So with website password sign-ins, you have a password stored in your head (prone to concussions), in a password manager (prone to deletions or concussions), or on a piece of paper (oh please no). Hopefully your password is not 12345678. The website will have a copy of that password, hopefully well hashed (encrypted) and not in plain text. This way if the website is compromised, and data stolen, it will be difficult to decrypt the password. However, difficult does not mean impossible. Thus, with all the data breaches, it makes sense that we should want a more secure method of authentication.
2FA / MFA Multifactor authentication was designed to solve this issue. Using MS or Google authenticator (TOTP, Time based one time password) you are also challenged to prove your identity using a shared ‘secret’. But secrets can be stolen, and there are many methods to fool users into sharing their one time pass codes.
So some egg heads though, let us throw more technology at the problem. That always works, right? If Windows 10 is insecure, surely Windows 11 will not be…
Enter the passkey. Using public and private certificates the belief is that ‘this’ will solve all our authentication problems. The company website will only have our public certificate, which is useless on its own. And we have our private certificate.
Ok, so if I am a bad guy what am I to do? Obviously I need to focus all my mental might on getting the private certificate. The private certificate should be tied to the hardware in some magical mathematical fashion so that if someone has my public certificate it is useless without my phone or PC. But that doesn’t stop one from taking over the phone, etc… I am not smart enough to know all the safeguards in place to prevent this scenario. However, I am smart enough to know that if there is something begging to be cracked, someone will find a way to crack it. And since the most vulnerable creature on this planet is you and me holing a phone. We should NOT be allowed to hold the keys to the kingdom and we certainly should not be expected to keep them safe. What resources do we have. Books ‘for dummies’. Companies, the ones with the resources and know how, should be the ones managing the delicate art of security.
So what do passkeys do? They make bad actors retool, absolve companies of all wrongdoing (they only have a harmless public key), and put all the responsibility of security on grandpa and grandma.

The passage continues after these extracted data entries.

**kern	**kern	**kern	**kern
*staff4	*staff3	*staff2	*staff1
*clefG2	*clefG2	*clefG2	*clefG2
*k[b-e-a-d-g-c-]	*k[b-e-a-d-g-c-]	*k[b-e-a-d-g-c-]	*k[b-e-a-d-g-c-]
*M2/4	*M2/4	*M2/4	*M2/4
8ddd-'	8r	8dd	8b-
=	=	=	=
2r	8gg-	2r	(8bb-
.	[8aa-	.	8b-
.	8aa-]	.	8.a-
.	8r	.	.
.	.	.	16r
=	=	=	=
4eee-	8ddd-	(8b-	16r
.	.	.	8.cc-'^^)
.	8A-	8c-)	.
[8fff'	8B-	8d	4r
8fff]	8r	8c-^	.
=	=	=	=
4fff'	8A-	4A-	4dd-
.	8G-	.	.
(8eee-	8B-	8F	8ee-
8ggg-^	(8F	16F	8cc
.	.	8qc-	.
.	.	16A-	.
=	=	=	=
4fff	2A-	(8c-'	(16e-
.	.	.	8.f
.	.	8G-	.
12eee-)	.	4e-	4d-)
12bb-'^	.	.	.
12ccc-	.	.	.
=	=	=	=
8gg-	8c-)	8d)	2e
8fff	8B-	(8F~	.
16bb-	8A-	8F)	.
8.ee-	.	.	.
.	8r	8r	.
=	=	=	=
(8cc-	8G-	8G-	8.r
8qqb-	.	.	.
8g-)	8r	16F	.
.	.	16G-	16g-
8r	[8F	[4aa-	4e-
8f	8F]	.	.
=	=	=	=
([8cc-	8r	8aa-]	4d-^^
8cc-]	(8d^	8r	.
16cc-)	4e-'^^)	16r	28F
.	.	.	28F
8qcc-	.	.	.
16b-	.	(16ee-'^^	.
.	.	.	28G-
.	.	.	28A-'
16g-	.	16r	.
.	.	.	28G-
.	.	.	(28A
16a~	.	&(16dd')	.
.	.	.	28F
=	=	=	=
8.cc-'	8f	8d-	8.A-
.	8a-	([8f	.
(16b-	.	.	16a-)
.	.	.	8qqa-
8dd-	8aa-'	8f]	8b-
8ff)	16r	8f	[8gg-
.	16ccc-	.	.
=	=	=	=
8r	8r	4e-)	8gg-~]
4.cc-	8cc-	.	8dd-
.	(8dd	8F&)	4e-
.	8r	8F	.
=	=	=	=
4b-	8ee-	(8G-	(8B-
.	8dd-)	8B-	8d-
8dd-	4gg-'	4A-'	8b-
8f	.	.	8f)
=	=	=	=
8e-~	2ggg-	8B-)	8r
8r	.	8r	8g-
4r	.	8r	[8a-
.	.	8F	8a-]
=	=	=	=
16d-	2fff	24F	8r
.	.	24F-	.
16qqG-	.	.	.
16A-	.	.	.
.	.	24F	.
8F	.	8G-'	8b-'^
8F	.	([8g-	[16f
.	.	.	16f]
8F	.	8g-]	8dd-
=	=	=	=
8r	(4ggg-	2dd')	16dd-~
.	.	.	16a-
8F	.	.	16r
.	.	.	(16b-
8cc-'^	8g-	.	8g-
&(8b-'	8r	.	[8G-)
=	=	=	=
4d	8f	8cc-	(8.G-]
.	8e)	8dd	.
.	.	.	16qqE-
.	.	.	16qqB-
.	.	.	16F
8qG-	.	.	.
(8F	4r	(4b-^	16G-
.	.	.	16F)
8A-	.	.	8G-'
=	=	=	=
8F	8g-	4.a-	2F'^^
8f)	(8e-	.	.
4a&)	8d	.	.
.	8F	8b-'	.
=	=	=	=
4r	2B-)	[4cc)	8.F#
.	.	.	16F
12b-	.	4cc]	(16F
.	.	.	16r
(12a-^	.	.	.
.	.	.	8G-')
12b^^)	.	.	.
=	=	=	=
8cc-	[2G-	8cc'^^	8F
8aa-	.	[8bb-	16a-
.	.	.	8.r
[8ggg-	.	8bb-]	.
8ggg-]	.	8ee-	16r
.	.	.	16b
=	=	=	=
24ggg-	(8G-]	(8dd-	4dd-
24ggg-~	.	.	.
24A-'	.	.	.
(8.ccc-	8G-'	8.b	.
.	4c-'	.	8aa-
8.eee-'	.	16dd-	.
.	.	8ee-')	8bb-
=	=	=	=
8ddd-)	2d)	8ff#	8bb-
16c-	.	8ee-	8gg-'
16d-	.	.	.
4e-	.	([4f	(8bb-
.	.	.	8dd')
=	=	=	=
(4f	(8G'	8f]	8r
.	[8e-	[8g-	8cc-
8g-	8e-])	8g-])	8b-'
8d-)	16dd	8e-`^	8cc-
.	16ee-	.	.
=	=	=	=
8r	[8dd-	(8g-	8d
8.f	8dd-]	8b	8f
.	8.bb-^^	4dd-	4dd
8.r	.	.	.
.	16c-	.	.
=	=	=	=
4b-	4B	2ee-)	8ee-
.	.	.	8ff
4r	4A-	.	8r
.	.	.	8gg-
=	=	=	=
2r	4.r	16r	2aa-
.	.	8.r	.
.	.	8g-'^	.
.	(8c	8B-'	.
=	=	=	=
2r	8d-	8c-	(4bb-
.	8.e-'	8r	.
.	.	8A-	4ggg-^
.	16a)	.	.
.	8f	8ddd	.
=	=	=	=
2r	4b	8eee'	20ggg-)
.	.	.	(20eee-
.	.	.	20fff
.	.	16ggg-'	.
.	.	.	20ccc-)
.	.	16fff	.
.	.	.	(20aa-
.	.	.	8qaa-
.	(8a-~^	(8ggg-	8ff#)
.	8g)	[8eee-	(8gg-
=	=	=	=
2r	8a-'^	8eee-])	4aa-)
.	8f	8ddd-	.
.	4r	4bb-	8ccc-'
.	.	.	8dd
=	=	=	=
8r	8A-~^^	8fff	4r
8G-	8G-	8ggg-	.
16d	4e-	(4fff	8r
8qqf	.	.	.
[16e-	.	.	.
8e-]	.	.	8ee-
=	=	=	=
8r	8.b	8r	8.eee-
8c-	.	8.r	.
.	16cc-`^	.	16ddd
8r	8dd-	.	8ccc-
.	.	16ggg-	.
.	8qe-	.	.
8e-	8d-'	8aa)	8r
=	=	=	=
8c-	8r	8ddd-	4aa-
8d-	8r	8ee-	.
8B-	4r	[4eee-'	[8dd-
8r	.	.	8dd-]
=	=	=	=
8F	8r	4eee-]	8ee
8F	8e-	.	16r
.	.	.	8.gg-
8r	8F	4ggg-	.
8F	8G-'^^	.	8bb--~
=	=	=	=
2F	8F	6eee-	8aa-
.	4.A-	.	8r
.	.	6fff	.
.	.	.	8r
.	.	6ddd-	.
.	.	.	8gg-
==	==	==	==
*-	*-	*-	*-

And don’t even get me started on the insane idea of tying a login exclusively to a device. Lose the device, lose the login. Absolutely brilliant. That is the ultimate dream in security. Now no one can login in.

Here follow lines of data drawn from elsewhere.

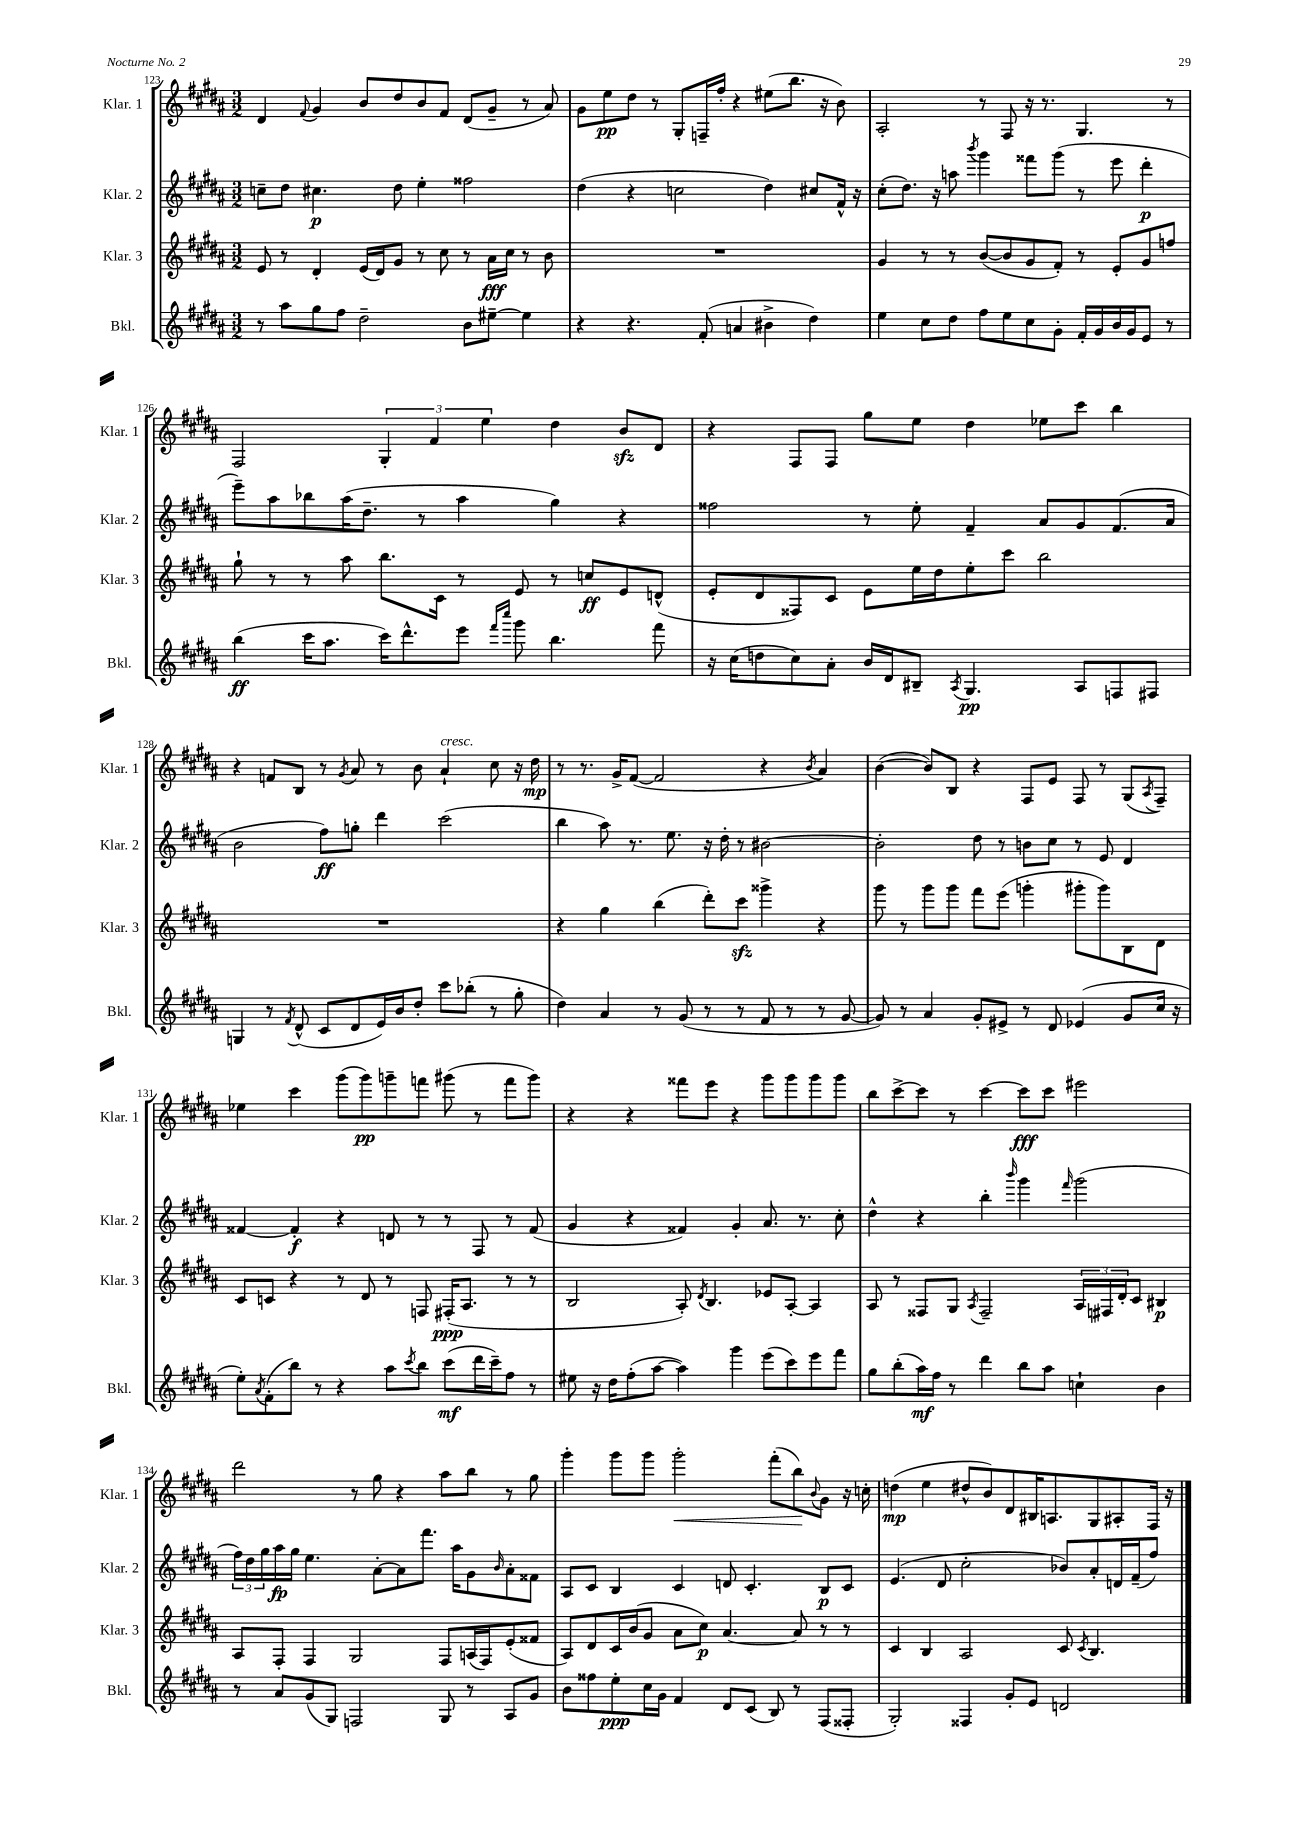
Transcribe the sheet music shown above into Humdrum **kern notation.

**kern	**dynam	**kern	**dynam	**kern	**dynam	**kern	**dynam
*part4	*part4	*part3	*part3	*part2	*part2	*part1	*part1
*staff4	*staff4	*staff3	*staff3	*staff2	*staff2	*staff1	*staff1
*I"Bkl.	*	*I"Klar. 3	*	*I"Klar. 2	*	*I"Klar. 1	*
*I'Bkl.	*	*I'Klar. 3	*	*I'Klar. 2	*	*I'Klar. 1	*
*clefG2	*	*clefG2	*	*clefG2	*	*clefG2	*
*k[f#c#g#d#a#]	*	*k[f#c#g#d#a#]	*	*k[f#c#g#d#a#]	*	*k[f#c#g#d#a#]	*
*M3/2	*	*M3/2	*	*M3/2	*	*M3/2	*
=123	=123	=123	=123	=123	=123	=123	=123
8r	.	8e/	.	8ccn~\L	.	4d#/	.
8aa#\L	.	8r	.	8dd#\J	.	.	.
.	.	.	.	.	.	8qqf#/	.
8gg#\	.	4d#'/	.	4.cc#X\	p	4g#/	.
8ff#\J	.	.	.	.	.	.	.
2dd#~\	.	(16e/LL	.	.	.	8b/L	.
.	.	16d#/J)	.	.	.	.	.
.	.	8g#/J	.	8dd#\	.	8dd#/	.
.	.	8r	.	4ee'\	.	8b/	.
.	.	8cc#\	.	.	.	8f#/J	.
8b\L	.	8r	.	2ff##X\	.	(8d#/L	.
[8ee#X~\J	.	16a#\LL	fff	.	.	8g#~/J	.
.	.	16cc#\JJ	.	.	.	.	.
4ee#\]	.	8r	.	.	.	8r	.
.	.	8b\	.	.	.	8a#/)	.
=124	=124	=124	=124	=124	=124	=124	=124
4r	.	1.r	.	(4dd#\	.	8g#\L	.
.	.	.	.	.	.	8ee\	pp
4.r	.	.	.	4r	.	8dd#\J	.
.	.	.	.	.	.	8r	.
.	.	.	.	2ccn\	.	8G#'/L	.
(8f#'/	.	.	.	.	.	16Fn~/L	.
.	.	.	.	.	.	16ff#'/JJ	.
4an/	.	.	.	.	.	4r	.
4b#X^\	.	.	.	4dd#\)	.	(8ee#X\L	.
.	.	.	.	.	.	8.bb\J	.
4dd#\)	.	.	.	8cc#X/L	.	.	.
.	.	.	.	.	.	16r	.
.	.	.	.	16f#^^/Jk	.	8b\)	.
.	.	.	.	16r	.	.	.
=125	=125	=125	=125	=125	=125	=125	=125
4ee\	.	4g#/	.	(8cc#'\L	.	2A#'/	.
.	.	.	.	8.dd#\J)	.	.	.
8cc#\L	.	8r	.	.	.	.	.
.	.	.	.	16r	.	.	.
8dd#\J	.	8r	.	8aan\	.	.	.
.	.	.	.	8qbbb/	.	.	.
8ff#\L	.	([8b/L	.	4ggg#\	.	8r	.
8ee\	.	8b/]	.	.	.	8F#/	.
8cc#\	.	8g#/	.	8fff##X\L	.	16r	.
.	.	.	.	.	.	8.r	.
8g#'\J	.	8f#'/J)	.	(8ggg#\J	.	.	.
16f#'/LL	.	8r	.	8r	.	4.G#/	.
16g#/	.	.	.	.	.	.	.
16b/	.	8e'/L	.	8eee\	.	.	.
16g#/J	.	.	.	.	.	.	.
8e/J	.	8g#/	.	4ddd#'\	p	.	.
8r	.	8ffn/J	.	.	.	8r	.
!!LO:LB:g=z
=126	=126	=126	=126	=126	=126	=126	=126
(4bb\	ff	8gg#`\	.	8eee~\L)	.	2F#/	.
.	.	8r	.	8aa#\	.	.	.
16ccc#\KL	.	8r	.	8bb-X\	.	.	.
8.aa#\J	.	.	.	.	.	.	.
.	.	8aa#\	.	(16aa#\K	.	.	.
.	.	.	.	8.dd#~\J	.	.	.
16ccc#\KL)	.	8.bb\L	.	.	.	6G#'/	.
8.ddd#^^\	.	.	.	.	.	.	.
.	.	.	.	8r	.	.	.
.	.	.	.	.	.	6f#/	.
.	.	16c#\Jk	.	.	.	.	.
8eee\J	.	8r	.	4aa#\	.	.	.
.	.	.	.	.	.	6ee\	.
16qqfff#/LL	.	.	.	.	.	.	.
16qqcccc#/JJ	.	.	.	.	.	.	.
8ggg#\	.	8e/	.	.	.	.	.
4.bb\	.	8r	.	4gg#\)	.	4dd#\	.
.	.	8ccn/L	ff	.	.	.	.
.	.	8e/	.	4r	.	8bzz/L	.
8fff#\	.	(8dn^^/J	.	.	.	8d#/J	.
=127	=127	=127	=127	=127	=127	=127	=127
16r	.	8e'/L	.	2ff##X\	.	4r	.
(16cc#\KL	.	.	.	.	.	.	.
8ddn\	.	8d#/	.	.	.	.	.
8cc#\)	.	8F##X/)	.	.	.	8F#/L	.
8a#'\J	.	8c#/J	.	.	.	8F#/J	.
16b/LL	.	8e\L	.	8r	.	8gg#\L	.
16d#/J	.	.	.	.	.	.	.
8B#X~/J	.	16ee\L	.	8ee'\	.	8ee\J	.
.	.	16dd#\J	.	.	.	.	.
8qA#/	.	.	.	.	.	.	.
4.G#/	pp	8ee'\	.	4f#~/	.	4dd#\	.
.	.	8ccc#\J	.	.	.	.	.
.	.	2bb\	.	8a#/L	.	8ee-X\L	.
8A#/L	.	.	.	8g#/	.	8ccc#\J	.
8Fn/	.	.	.	(8.f#/	.	4bb\	.
8F#X/J	.	.	.	.	.	.	.
.	.	.	.	16a#/Jk	.	.	.
!!LO:LB:g=z
=128	=128	=128	=128	=128	=128	=128	=128
4Gn/	.	1.r	.	2b\	.	4r	.
8r	.	.	.	.	.	8fn/L	.
8qf#/	.	.	.	.	.	.	.
(8d#^^/	.	.	.	.	.	8B/J	.
8c#/L	.	.	.	8ff#\L)	ff	8r	.
.	.	.	.	.	.	8qg#/	.
8d#/	.	.	.	8ggn'\J	.	8a#/	.
16e/L)	.	.	.	4ddd#\	.	8r	.
16b/J	.	.	.	.	.	.	.
8dd#'/J	.	.	.	.	.	8b\	.
!	!	!	!	!	!	!LO:TX:a:i:t=cresc.	!
8ccc#\L	.	.	.	(2ccc#\	.	4a#`/	.
(8bb-X'\J	.	.	.	.	.	.	.
8r	.	.	.	.	.	8cc#\	.
8gg#'\	.	.	.	.	.	16r	.
.	.	.	.	.	.	16dd#\	mp
=129	=129	=129	=129	=129	=129	=129	=129
4dd#\)	.	4r	.	4bb\	.	8r	.
.	.	.	.	.	.	8.r	.
4a#/	.	4gg#\	.	8aa#\)	.	.	.
.	.	.	.	.	.	16g#^/KL	.
.	.	.	.	8.r	.	([8f#/J	.
8r	.	(4bb\	.	.	.	2f#/]	.
.	.	.	.	8.ee\	.	.	.
(8g#/	.	.	.	.	.	.	.
8r	.	8ddd#'\L)	.	16r	.	.	.
.	.	.	.	16dd#'\	.	.	.
8r	.	8ccc#zz\J	.	8r	.	.	.
8f#/	.	4ggg##X^\	.	[2b#X\	.	4r	.
8r	.	.	.	.	.	.	.
.	.	.	.	.	.	8qb/	.
8r	.	4r	.	.	.	4a#/)	.
[8g#/	.	.	.	.	.	.	.
=130	=130	=130	=130	=130	=130	=130	=130
8g#/])	.	8ggg#\	.	2b#'\]	.	([4b\	.
8r	.	8r	.	.	.	.	.
4a#/	.	8ggg#\L	.	.	.	8b/L])	.
.	.	8ggg#\J	.	.	.	8B/J	.
8g#'/L	.	8fff#\L	.	8dd#\	.	4r	.
8e#X^/J	.	(8eee\J	.	8r	.	.	.
8r	.	4gggn'\	.	8bn\L	.	8F#/L	.
8d#/	.	.	.	8cc#\J	.	8e/J	.
(4e-X/	.	8ggg#X'\L	.	8r	.	8F#/	.
.	.	8ggg#\)	.	8e/	.	8r	.
8g#/L	.	8B\	.	4d#/	.	(8G#/L	.
.	.	.	.	.	.	8qA#/	.
16cc#/Jk	.	8d#\J	.	.	.	8F#~/J)	.
16r	.	.	.	.	.	.	.
!!LO:LB:g=z
=131	=131	=131	=131	=131	=131	=131	=131
8ee'\L)	.	8c#/L	.	[4f##X/	.	4ee-X\	.
8qa#/	.	.	.	.	.	.	.
(8f#'\	.	8cn/J	.	.	.	.	.
8bb\J)	.	4r	.	4f##'/]	f	4ccc#\	.
8r	.	.	.	.	.	.	.
4r	.	8r	.	4r	.	(8ggg#\L	.
.	.	8d#/	.	.	.	8ggg#\)	pp
8aa#\L	.	8r	.	8dn/	.	8gggn~\	.
8qccc#/	.	.	.	.	.	.	.
8bb\J	.	8Fn/	.	8r	.	8fffn\J	.
(8ccc#\L	mf	(16F#X'/KL	ppp	8r	.	(8ggg#X\	.
.	.	8.A#/J	.	.	.	.	.
16ddd#\L	.	.	.	8F#/	.	8r	.
16ccc#~\J)	.	.	.	.	.	.	.
8ff#\J	.	8r	.	8r	.	8fff\L	.
8r	.	8r	.	(8f##/	.	8ggg#\J)	.
=132	=132	=132	=132	=132	=132	=132	=132
8ee#X\	.	2B/	.	4g#/	.	4r	.
16r	.	.	.	.	.	.	.
16dd#\KL	.	.	.	.	.	.	.
(8ff#'\	.	.	.	4r	.	4r	.
[8aa#\J	.	.	.	.	.	.	.
4aa#\])	.	8A#'/)	.	4f##X/)	.	8fff##X\L	.
.	.	8qd#/	.	.	.	.	.
.	.	4.B/	.	.	.	8eee\J	.
4ggg#\	.	.	.	4g#'/	.	4r	.
(8eee\L	.	8e-X/L	.	8.a#/	.	8ggg#\L	.
8ccc#\)	.	[8A#'/J	.	.	.	8ggg#\	.
.	.	.	.	8.r	.	.	.
8eee\	.	4A#/]	.	.	.	8ggg#\	.
8fff#\J	.	.	.	8cc#'\	.	8ggg#\J	.
=133	=133	=133	=133	=133	=133	=133	=133
8gg#\L	.	8A#/	.	4dd#^^\	.	8bb\L	.
(8bb'\	.	8r	.	.	.	[8ccc#^\	.
16aa#\L)	mf	8F##X/L	.	4r	.	8ccc#\J]	.
16ff#\JJ	.	.	.	.	.	.	.
8r	.	8G#/J	.	.	.	8r	.
.	.	8qA#/	.	.	.	.	.
4ddd#\	.	2F##~/	.	4bb'\	.	[4ccc#\	.
.	.	.	.	16qqbbb/	.	.	.
8bb\L	.	.	.	4ggg#\	.	8ccc#\L]	fff
8aa#\J	.	.	.	.	.	8ccc#\J	.
.	.	.	.	16qqfff#/	.	.	.
4ccn`\	.	24A#/LL	.	(2ggg#\	.	2eee#X\	.
.	.	24F#X/	.	.	.	.	.
.	.	24d#'/J	.	.	.	.	.
.	.	8c#/J	.	.	.	.	.
4b\	.	4B#X/	p	.	.	.	.
!!LO:LB:g=z
=134	=134	=134	=134	=134	=134	=134	=134
8r	.	8A#/L	.	24ff#\LL)	.	2ddd#\	.
.	.	.	.	24dd#\	.	.	.
.	.	.	.	24gg#\	.	.	.
8a#/L	.	8F#'/J	.	16aa#\	fp	.	.
.	.	.	.	16gg#\JJ	.	.	.
(8g#/	.	4F#/	.	4.ee\	.	.	.
8G#/J)	.	.	.	.	.	.	.
2Fn/	.	2G#/	.	.	.	8r	.
.	.	.	.	[8a#'\L	.	8gg#\	.
.	.	.	.	8a#\]	.	4r	.
.	.	.	.	8.fff#\J	.	.	.
8G#/	.	8F#/L	.	.	.	8aa#\L	.
.	.	.	.	16aa#\KL	.	.	.
8r	.	(16An/L	.	8g#\	.	8bb\J	.
.	.	16F#/J)	.	.	.	.	.
.	.	.	.	16qqb/	.	.	.
8A#/L	.	(8e'/	.	8a#'\	.	8r	.
8g#/J	.	8f##X/J	.	8f##X\J	.	8gg#\	.
=135	=135	=135	=135	=135	=135	=135	=135
8b\L	.	8A#/L)	.	8A#/L	.	4ggg#'\	.
8ff##X\	.	8d#/	.	8c#/J	.	.	.
8ee'\	ppp	16c#/L	.	4B/	.	8ggg#\L	.
.	.	(16b/J	.	.	.	.	.
16cc#\L	.	8g#/J	.	.	.	8ggg#\J	.
16g#\JJ	.	.	.	.	.	.	.
!	!	!	!	!	!	!	!LO:HP:b
4f#/	.	8a#\L	.	4c#/	.	2ggg#'\	<
.	.	8cc#\J)	p	.	.	.	.
8d#/L	.	[4.a#/	.	8dn/	.	.	.
(8c#/J	.	.	.	4.c#'/	.	.	.
8B/)	.	.	.	.	.	(8fff#'\L	.
8r	.	8a#/]	.	.	.	8bb\)	.
.	.	.	.	.	.	8qqb/	.
(8F#/L	.	8r	.	8B/L	p	8g#\J	[
8F##X'/J	.	8r	.	8c#/J	.	16r	.
.	.	.	.	.	.	16ccn'\	.
=136	=136	=136	=136	=136	=136	=136	=136
2G#'/)	.	4c#/	.	(4.e/	.	(4ddn\	mp
.	.	4B/	.	.	.	4ee\	.
.	.	.	.	8d#/	.	.	.
4F##X/	.	2A#/	.	2cc#'\	.	8dd#X^^/L	.
.	.	.	.	.	.	8b/)	.
8g#'/L	.	.	.	.	.	8d#/	.
8e/J	.	.	.	.	.	16B#X/K	.
.	.	.	.	.	.	8.An/	.
2dn/	.	8c#/	.	8b-X/L)	.	.	.
.	.	8qc#/	.	.	.	.	.
.	.	4.B/	.	8a#'/	.	8G#/	.
.	.	.	.	16dn/L	.	8A#X'/	.
.	.	.	.	(16f#~/J	.	.	.
.	.	.	.	8ff#/J)	.	16F#/Jk	.
.	.	.	.	.	.	16r	.
==	==	==	==	==	==	==	==
*-	*-	*-	*-	*-	*-	*-	*-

What is my solution? Probably less tech in the hands of all of us luddites would be a good start. Put responsibility back into the hands of experts.
A smart man, who once worked IT security for a bank, once told me that users who get hacked are responsible for their losses. Boo! Their sole purpose is to keep me ‘and’ my money together. A bank that lets me do stupid things is not doing a good job. If I withdraw a million in cash (my dream) put it in a paper bag and they let me walk out the door, well that is just irresponsible. Likewise a bank that blames its customers for not being IT specialists is just insane. If technology is inherently dangerous, don’t build it and tell us it is not dangerous. Make us go to a bank. Crazy, huh?
To summarize, if tech giants can’t protect themselves, what hope do the rest of us have? It also leads one to believe that ‘Technology is not all that’.